(Transcribed page contents)
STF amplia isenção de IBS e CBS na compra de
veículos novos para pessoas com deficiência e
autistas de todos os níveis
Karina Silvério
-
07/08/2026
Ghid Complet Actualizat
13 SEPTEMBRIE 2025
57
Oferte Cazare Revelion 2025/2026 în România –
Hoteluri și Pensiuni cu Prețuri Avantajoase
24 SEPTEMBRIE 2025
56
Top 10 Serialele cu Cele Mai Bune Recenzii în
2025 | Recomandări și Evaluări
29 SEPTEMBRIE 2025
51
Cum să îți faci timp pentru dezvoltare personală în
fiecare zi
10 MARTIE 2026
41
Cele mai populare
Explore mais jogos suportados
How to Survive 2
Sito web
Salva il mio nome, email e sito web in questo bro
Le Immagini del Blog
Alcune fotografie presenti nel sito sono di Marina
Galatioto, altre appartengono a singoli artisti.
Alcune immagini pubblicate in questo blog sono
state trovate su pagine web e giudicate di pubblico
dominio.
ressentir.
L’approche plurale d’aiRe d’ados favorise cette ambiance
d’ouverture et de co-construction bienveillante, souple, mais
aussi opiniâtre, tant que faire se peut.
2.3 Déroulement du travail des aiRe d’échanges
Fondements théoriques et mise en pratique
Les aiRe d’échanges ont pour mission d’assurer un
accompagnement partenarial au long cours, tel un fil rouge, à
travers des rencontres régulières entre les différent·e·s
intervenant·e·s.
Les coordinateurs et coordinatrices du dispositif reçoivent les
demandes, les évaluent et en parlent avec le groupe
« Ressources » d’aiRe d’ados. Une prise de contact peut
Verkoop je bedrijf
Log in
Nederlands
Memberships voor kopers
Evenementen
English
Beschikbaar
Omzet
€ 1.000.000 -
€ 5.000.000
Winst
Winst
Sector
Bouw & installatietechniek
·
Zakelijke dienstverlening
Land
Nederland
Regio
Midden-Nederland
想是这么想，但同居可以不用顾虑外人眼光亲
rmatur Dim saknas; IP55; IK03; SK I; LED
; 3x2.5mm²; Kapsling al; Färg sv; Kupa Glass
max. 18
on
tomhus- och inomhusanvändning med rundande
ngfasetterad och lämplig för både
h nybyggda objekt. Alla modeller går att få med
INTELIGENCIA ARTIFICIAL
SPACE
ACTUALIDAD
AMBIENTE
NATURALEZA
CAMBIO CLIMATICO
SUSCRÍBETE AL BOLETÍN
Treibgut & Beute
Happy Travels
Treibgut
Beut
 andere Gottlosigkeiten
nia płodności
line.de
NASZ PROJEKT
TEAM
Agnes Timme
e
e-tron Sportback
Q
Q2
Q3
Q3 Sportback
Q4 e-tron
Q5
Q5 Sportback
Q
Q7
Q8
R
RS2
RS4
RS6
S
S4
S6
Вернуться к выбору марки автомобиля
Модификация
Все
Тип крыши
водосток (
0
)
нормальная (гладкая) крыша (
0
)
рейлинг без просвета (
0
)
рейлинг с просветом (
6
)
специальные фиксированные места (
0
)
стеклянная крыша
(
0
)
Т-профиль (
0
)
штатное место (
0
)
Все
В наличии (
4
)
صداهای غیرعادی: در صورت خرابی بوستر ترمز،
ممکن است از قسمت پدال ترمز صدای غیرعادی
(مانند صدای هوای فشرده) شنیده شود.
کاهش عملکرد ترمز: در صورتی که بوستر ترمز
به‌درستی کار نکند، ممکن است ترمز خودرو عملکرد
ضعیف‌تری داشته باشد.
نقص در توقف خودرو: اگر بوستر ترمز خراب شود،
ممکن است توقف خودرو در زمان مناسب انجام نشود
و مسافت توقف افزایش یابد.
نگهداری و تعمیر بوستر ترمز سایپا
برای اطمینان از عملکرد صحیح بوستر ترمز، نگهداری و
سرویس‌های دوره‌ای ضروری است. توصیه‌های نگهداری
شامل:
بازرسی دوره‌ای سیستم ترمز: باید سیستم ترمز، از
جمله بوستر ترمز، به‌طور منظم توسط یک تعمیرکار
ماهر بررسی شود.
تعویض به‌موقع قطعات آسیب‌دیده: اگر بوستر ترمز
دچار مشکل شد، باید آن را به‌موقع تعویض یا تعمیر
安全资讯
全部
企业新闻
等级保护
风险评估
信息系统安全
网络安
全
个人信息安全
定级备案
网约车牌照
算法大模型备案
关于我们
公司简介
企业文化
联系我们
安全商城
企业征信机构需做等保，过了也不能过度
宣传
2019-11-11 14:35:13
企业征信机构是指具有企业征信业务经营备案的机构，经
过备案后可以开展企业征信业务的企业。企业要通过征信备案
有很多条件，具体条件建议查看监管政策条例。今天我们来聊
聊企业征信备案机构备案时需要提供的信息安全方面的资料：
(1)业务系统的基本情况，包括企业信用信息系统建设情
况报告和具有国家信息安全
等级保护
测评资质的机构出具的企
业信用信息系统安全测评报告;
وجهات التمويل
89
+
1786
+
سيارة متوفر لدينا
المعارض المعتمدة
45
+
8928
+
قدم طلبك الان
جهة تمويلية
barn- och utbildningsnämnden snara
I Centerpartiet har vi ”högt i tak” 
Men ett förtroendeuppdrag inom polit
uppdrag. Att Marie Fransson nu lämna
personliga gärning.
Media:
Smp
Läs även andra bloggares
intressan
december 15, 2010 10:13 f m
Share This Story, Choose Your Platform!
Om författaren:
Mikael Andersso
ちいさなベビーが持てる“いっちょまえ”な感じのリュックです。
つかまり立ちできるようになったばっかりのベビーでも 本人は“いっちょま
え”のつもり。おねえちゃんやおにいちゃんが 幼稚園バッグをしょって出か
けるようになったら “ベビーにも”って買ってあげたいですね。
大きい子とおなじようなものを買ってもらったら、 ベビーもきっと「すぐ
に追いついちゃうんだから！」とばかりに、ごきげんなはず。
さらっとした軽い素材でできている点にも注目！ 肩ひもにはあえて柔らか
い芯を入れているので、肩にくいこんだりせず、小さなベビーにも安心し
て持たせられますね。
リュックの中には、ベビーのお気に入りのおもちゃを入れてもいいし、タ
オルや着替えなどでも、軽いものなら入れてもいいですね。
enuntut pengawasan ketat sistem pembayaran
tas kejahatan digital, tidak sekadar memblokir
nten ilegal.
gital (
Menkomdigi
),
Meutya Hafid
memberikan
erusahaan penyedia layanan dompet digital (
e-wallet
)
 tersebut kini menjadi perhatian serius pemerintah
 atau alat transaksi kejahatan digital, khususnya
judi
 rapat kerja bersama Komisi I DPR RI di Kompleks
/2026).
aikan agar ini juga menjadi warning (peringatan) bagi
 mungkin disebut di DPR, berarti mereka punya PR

• **ACTIVITY**
Your answer must be an exact transcription of all the data above.

• **WRITTEN SOLUTION**
STF amplia isenção de IBS e CBS na compra de
veículos novos para pessoas com deficiência e
autistas de todos os níveis
Karina Silvério
-
07/08/2026
Ghid Complet Actualizat
13 SEPTEMBRIE 2025
57
Oferte Cazare Revelion 2025/2026 în România –
Hoteluri și Pensiuni cu Prețuri Avantajoase
24 SEPTEMBRIE 2025
56
Top 10 Serialele cu Cele Mai Bune Recenzii în
2025 | Recomandări și Evaluări
29 SEPTEMBRIE 2025
51
Cum să îți faci timp pentru dezvoltare personală în
fiecare zi
10 MARTIE 2026
41
Cele mai populare
Explore mais jogos suportados
How to Survive 2
Sito web
Salva il mio nome, email e sito web in questo bro
Le Immagini del Blog
Alcune fotografie presenti nel sito sono di Marina
Galatioto, altre appartengono a singoli artisti.
Alcune immagini pubblicate in questo blog sono
state trovate su pagine web e giudicate di pubblico
dominio.
ressentir.
L’approche plurale d’aiRe d’ados favorise cette ambiance
d’ouverture et de co-construction bienveillante, souple, mais
aussi opiniâtre, tant que faire se peut.
2.3 Déroulement du travail des aiRe d’échanges
Fondements théoriques et mise en pratique
Les aiRe d’échanges ont pour mission d’assurer un
accompagnement partenarial au long cours, tel un fil rouge, à
travers des rencontres régulières entre les différent·e·s
intervenant·e·s.
Les coordinateurs et coordinatrices du dispositif reçoivent les
demandes, les évaluent et en parlent avec le groupe
« Ressources » d’aiRe d’ados. Une prise de contact peut
Verkoop je bedrijf
Log in
Nederlands
Memberships voor kopers
Evenementen
English
Beschikbaar
Omzet
€ 1.000.000 -
€ 5.000.000
Winst
Winst
Sector
Bouw & installatietechniek
·
Zakelijke dienstverlening
Land
Nederland
Regio
Midden-Nederland
想是这么想，但同居可以不用顾虑外人眼光亲
rmatur Dim saknas; IP55; IK03; SK I; LED
; 3x2.5mm²; Kapsling al; Färg sv; Kupa Glass
max. 18
on
tomhus- och inomhusanvändning med rundande
ngfasetterad och lämplig för både
h nybyggda objekt. Alla modeller går att få med
INTELIGENCIA ARTIFICIAL
SPACE
ACTUALIDAD
AMBIENTE
NATURALEZA
CAMBIO CLIMATICO
SUSCRÍBETE AL BOLETÍN
Treibgut & Beute
Happy Travels
Treibgut
Beut
 andere Gottlosigkeiten
nia płodności
line.de
NASZ PROJEKT
TEAM
Agnes Timme
e
e-tron Sportback
Q
Q2
Q3
Q3 Sportback
Q4 e-tron
Q5
Q5 Sportback
Q
Q7
Q8
R
RS2
RS4
RS6
S
S4
S6
Вернуться к выбору марки автомобиля
Модификация
Все
Тип крыши
водосток (
0
)
нормальная (гладкая) крыша (
0
)
рейлинг без просвета (
0
)
рейлинг с просветом (
6
)
специальные фиксированные места (
0
)
стеклянная крыша
(
0
)
Т-профиль (
0
)
штатное место (
0
)
Все
В наличии (
4
)
صداهای غیرعادی: در صورت خرابی بوستر ترمز،
ممکن است از قسمت پدال ترمز صدای غیرعادی
(مانند صدای هوای فشرده) شنیده شود.
کاهش عملکرد ترمز: در صورتی که بوستر ترمز
به‌درستی کار نکند، ممکن است ترمز خودرو عملکرد
ضعیف‌تری داشته باشد.
نقص در توقف خودرو: اگر بوستر ترمز خراب شود،
ممکن است توقف خودرو در زمان مناسب انجام نشود
و مسافت توقف افزایش یابد.
نگهداری و تعمیر بوستر ترمز سایپا
برای اطمینان از عملکرد صحیح بوستر ترمز، نگهداری و
سرویس‌های دوره‌ای ضروری است. توصیه‌های نگهداری
شامل:
بازرسی دوره‌ای سیستم ترمز: باید سیستم ترمز، از
جمله بوستر ترمز، به‌طور منظم توسط یک تعمیرکار
ماهر بررسی شود.
تعویض به‌موقع قطعات آسیب‌دیده: اگر بوستر ترمز
دچار مشکل شد، باید آن را به‌موقع تعویض یا تعمیر
安全资讯
全部
企业新闻
等级保护
风险评估
信息系统安全
网络安
全
个人信息安全
定级备案
网约车牌照
算法大模型备案
关于我们
公司简介
企业文化
联系我们
安全商城
企业征信机构需做等保，过了也不能过度
宣传
2019-11-11 14:35:13
企业征信机构是指具有企业征信业务经营备案的机构，经
过备案后可以开展企业征信业务的企业。企业要通过征信备案
有很多条件，具体条件建议查看监管政策条例。今天我们来聊
聊企业征信备案机构备案时需要提供的信息安全方面的资料：
(1)业务系统的基本情况，包括企业信用信息系统建设情
况报告和具有国家信息安全
等级保护
测评资质的机构出具的企
业信用信息系统安全测评报告;
وجهات التمويل
89
+
1786
+
سيارة متوفر لدينا
المعارض المعتمدة
45
+
8928
+
قدم طلبك الان
جهة تمويلية
barn- och utbildningsnämnden snara
I Centerpartiet har vi ”högt i tak” 
Men ett förtroendeuppdrag inom polit
uppdrag. Att Marie Fransson nu lämna
personliga gärning.
Media:
Smp
Läs även andra bloggares
intressan
december 15, 2010 10:13 f m
Share This Story, Choose Your Platform!
Om författaren:
Mikael Andersso
ちいさなベビーが持てる“いっちょまえ”な感じのリュックです。
つかまり立ちできるようになったばっかりのベビーでも 本人は“いっちょま
え”のつもり。おねえちゃんやおにいちゃんが 幼稚園バッグをしょって出か
けるようになったら “ベビーにも”って買ってあげたいですね。
大きい子とおなじようなものを買ってもらったら、 ベビーもきっと「すぐ
に追いついちゃうんだから！」とばかりに、ごきげんなはず。
さらっとした軽い素材でできている点にも注目！ 肩ひもにはあえて柔らか
い芯を入れているので、肩にくいこんだりせず、小さなベビーにも安心し
て持たせられますね。
リュックの中には、ベビーのお気に入りのおもちゃを入れてもいいし、タ
オルや着替えなどでも、軽いものなら入れてもいいですね。
enuntut pengawasan ketat sistem pembayaran
tas kejahatan digital, tidak sekadar memblokir
nten ilegal.
gital (
Menkomdigi
),
Meutya Hafid
memberikan
erusahaan penyedia layanan dompet digital (
e-wallet
)
 tersebut kini menjadi perhatian serius pemerintah
 atau alat transaksi kejahatan digital, khususnya
judi
 rapat kerja bersama Komisi I DPR RI di Kompleks
/2026).
aikan agar ini juga menjadi warning (peringatan) bagi
 mungkin disebut di DPR, berarti mereka punya PR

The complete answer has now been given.